| WHAT TO WORK ON |
Each line from the first entry to the line with "Langkah Tegas Demi Masa Depan Papua: 5.000", both included, is to be returned unchanged, with any pictures dropped.

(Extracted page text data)
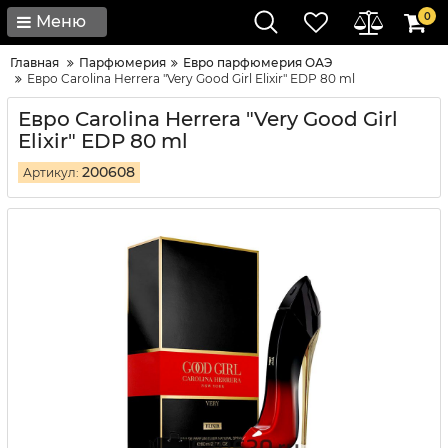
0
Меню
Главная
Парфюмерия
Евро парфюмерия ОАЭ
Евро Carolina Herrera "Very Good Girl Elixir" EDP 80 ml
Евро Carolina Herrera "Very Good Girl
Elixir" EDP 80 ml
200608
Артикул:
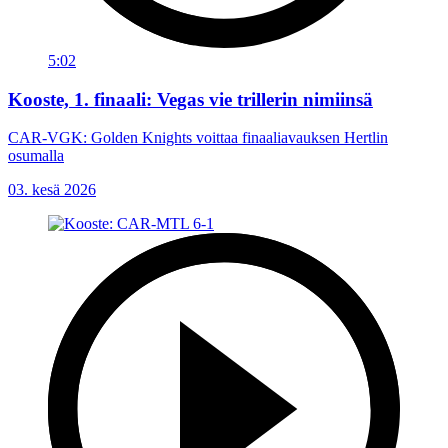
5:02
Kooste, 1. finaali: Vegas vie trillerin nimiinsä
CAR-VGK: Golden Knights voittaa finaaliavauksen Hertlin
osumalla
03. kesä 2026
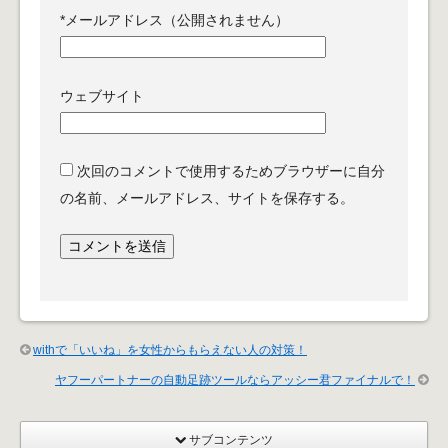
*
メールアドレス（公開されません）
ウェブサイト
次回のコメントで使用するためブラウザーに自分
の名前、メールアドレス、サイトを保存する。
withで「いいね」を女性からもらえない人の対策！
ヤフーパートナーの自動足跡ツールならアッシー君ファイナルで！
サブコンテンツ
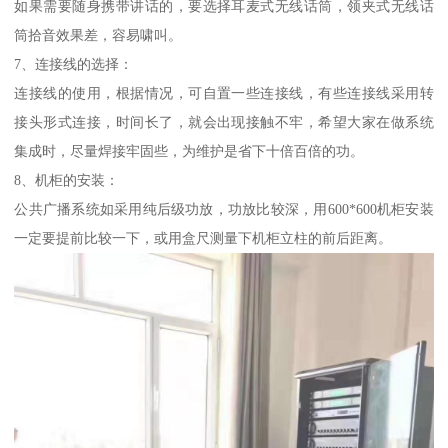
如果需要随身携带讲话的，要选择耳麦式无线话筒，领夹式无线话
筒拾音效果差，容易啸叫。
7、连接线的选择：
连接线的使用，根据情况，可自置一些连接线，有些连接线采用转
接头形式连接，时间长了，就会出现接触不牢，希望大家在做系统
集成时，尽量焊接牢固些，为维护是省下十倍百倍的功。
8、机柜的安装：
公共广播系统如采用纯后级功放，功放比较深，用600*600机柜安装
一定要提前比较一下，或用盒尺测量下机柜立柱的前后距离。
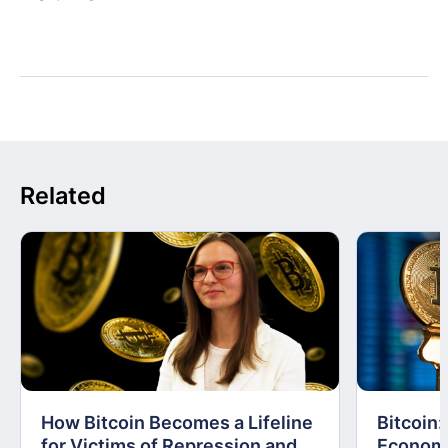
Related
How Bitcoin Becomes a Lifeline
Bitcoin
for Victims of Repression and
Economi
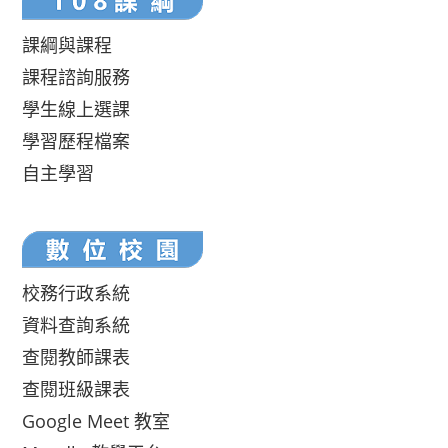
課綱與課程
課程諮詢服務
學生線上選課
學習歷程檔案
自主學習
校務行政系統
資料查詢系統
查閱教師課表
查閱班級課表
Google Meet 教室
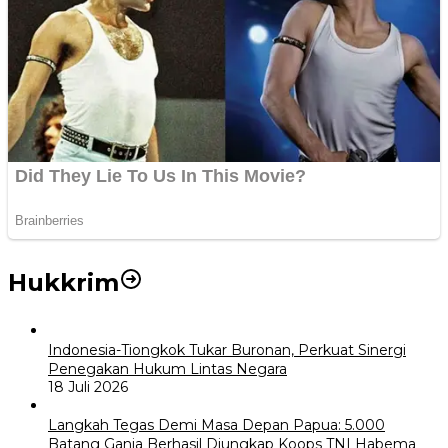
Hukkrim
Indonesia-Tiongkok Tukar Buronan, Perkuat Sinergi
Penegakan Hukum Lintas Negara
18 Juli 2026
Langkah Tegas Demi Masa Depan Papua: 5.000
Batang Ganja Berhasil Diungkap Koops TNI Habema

| WRITTEN REPLY |
0
Меню
Главная
Парфюмерия
Евро парфюмерия ОАЭ
Евро Carolina Herrera "Very Good Girl Elixir" EDP 80 ml
Евро Carolina Herrera "Very Good Girl
Elixir" EDP 80 ml
200608
Артикул:
5:02
Kooste, 1. finaali: Vegas vie trillerin nimiinsä
CAR-VGK: Golden Knights voittaa finaaliavauksen Hertlin
osumalla
03. kesä 2026
*
メールアドレス（公開されません）
ウェブサイト
次回のコメントで使用するためブラウザーに自分
の名前、メールアドレス、サイトを保存する。
withで「いいね」を女性からもらえない人の対策！
ヤフーパートナーの自動足跡ツールならアッシー君ファイナルで！
サブコンテンツ
如果需要随身携带讲话的，要选择耳麦式无线话筒，领夹式无线话
筒拾音效果差，容易啸叫。
7、连接线的选择：
连接线的使用，根据情况，可自置一些连接线，有些连接线采用转
接头形式连接，时间长了，就会出现接触不牢，希望大家在做系统
集成时，尽量焊接牢固些，为维护是省下十倍百倍的功。
8、机柜的安装：
公共广播系统如采用纯后级功放，功放比较深，用600*600机柜安装
一定要提前比较一下，或用盒尺测量下机柜立柱的前后距离。
Related
How Bitcoin Becomes a Lifeline
Bitcoin
for Victims of Repression and
Economi
課綱與課程
課程諮詢服務
學生線上選課
學習歷程檔案
自主學習
校務行政系統
資料查詢系統
查閱教師課表
查閱班級課表
Google Meet 教室
Hukkrim
Indonesia-Tiongkok Tukar Buronan, Perkuat Sinergi
Penegakan Hukum Lintas Negara
18 Juli 2026
Langkah Tegas Demi Masa Depan Papua: 5.000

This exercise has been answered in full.